But if the union representatives in management and ownership act responsibly, that is, in the interest of the enterprise, they soon will be tagged as “company stooges” and accused of having “sold out to management.” This happened in the 1970s to the labor representatives on the boards of the German steel and coal companies and, a few years later, to the leaders of the United Automobile Workers in America when they accepted wage concessions to save companies in severe crisis. Indeed its Canadian members revolted and split off from the automobile workers’ union.

There is a precedent in political history for the resolution of this conflict: the constitutional design that integrated the populus, the working people of Rome, into the power structure by enabling their representatives to veto actions by the patrician Senate. But it is not a problem that can be solved by good intentions or by rhetoric. It requires a redefinition of the role and function of the “countervailing power,” the union, and its reestablishment as the embodiment of the ultimate identity of interest between employer and employee.

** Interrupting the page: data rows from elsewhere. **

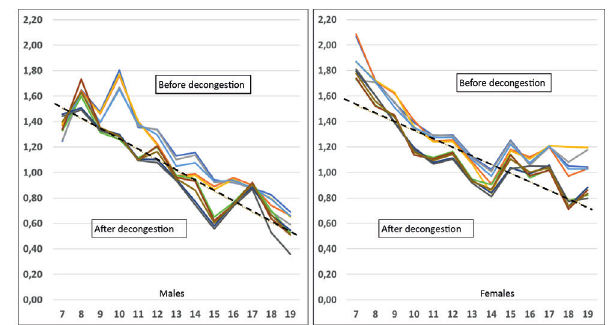
Figure 3. Age-dependent decrease in logarithmic vertex resistance and effective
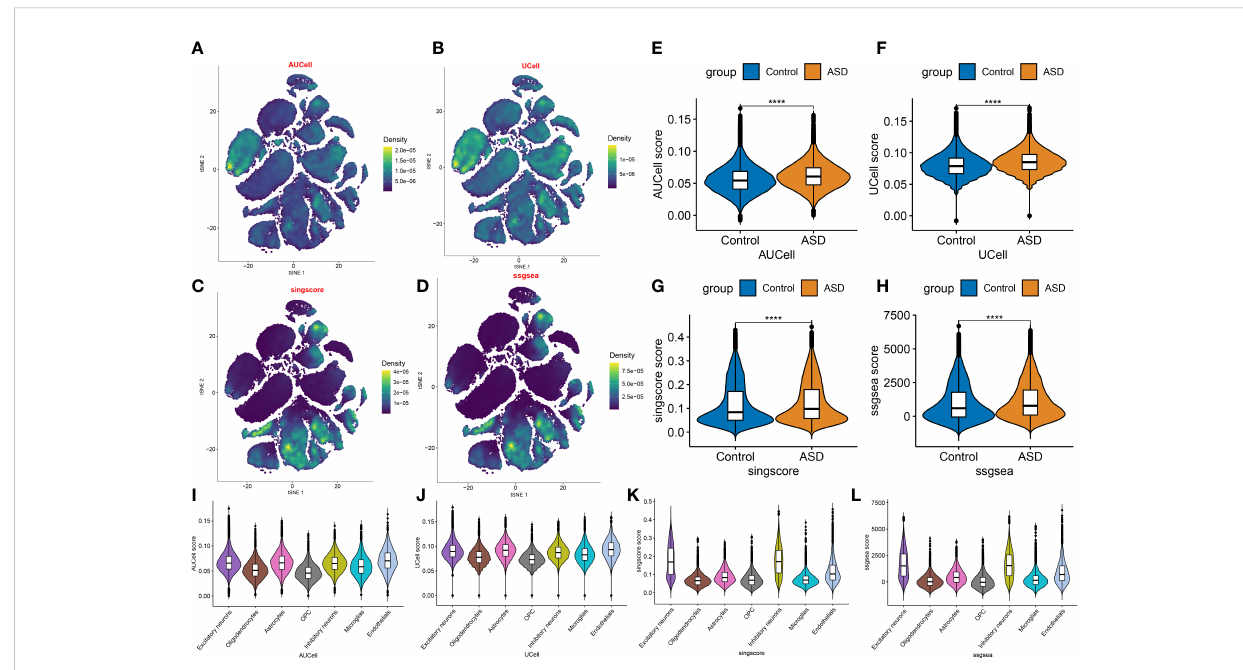
FIGURE 3 Evaluation of necroptosis activity based on snRNA-seq data. (A – D) The AUCell (A) , UCell (B) , singscore (C) , and ssgsea (D) algorithms depicting the distribution of necroptosis activity at each cell based on the tSNE plots. (E – H) Violin plots exhibiting the differences in necroptosis score between control and ASD groups on the basis of the AUCell (E) , UCell (F) , singscore (G) , and ssgsea (H) algorithms. **** p < 0.0001. (I – L) Violin plots exhibiting the differences in necroptosis score among various cell subtypes on the basis of the AUCell (I) , UCell (J) , singscore (K) , and ssgsea (L)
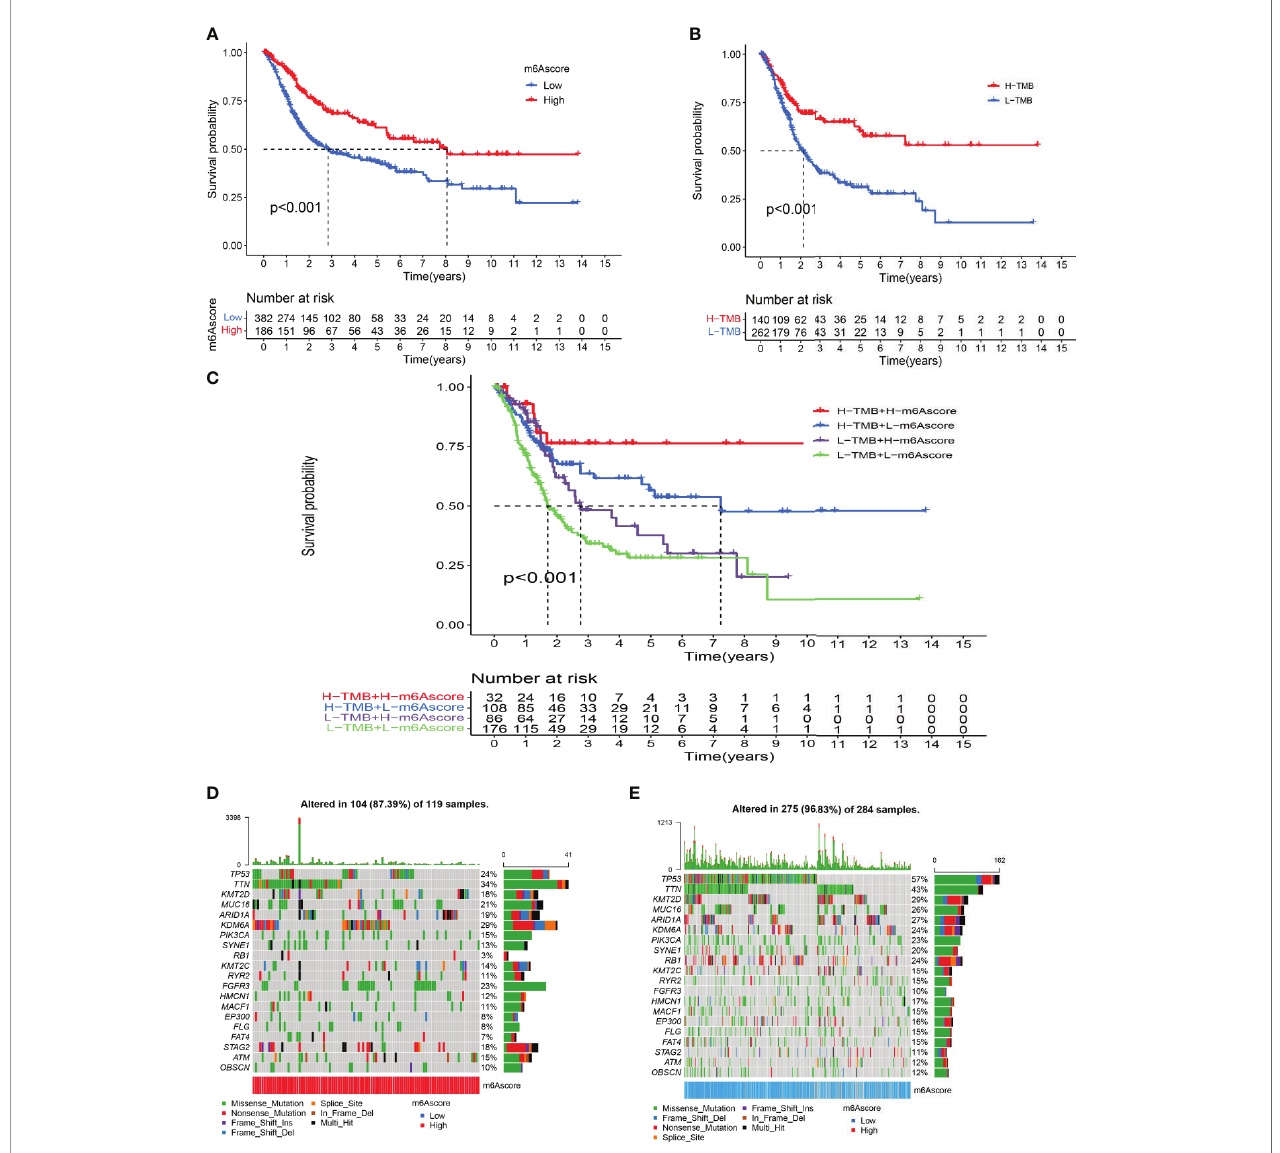
FIGURE 5 | Characterization of m6A modi fi cations in tumor somatic mutation. (A) Survival analysis of the high-m6A score group and low-m6A score group. (B) Survival analysis of tumor mutation burden. (C) Survival analysis of TMB combined with m6A score. (D) Waterfall chart of the high-m6A score group. (E) Waterfall chart of the low-m6A score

Management, no matter who “owns” and no matter whether the institution is a business, a government agency, or a hospital, has to have considerable power and authority—power and authority grounded in the needs of the enterprise and based on competence. And power, as the drafters of the American Constitution knew, needs to be limited by countervailing power. Modern society, a society of organizations each requiring strong management, needs an organ such as the labor union—events in Poland in the last few years have amply proved this. The alternative is an uncontrolled and uncontrollable government bureaucracy. But to become again a dynamic, effective, legitimate organ, the labor union will have to transform itself drastically. Otherwise my union friends will be proved right: The union will become irrelevant.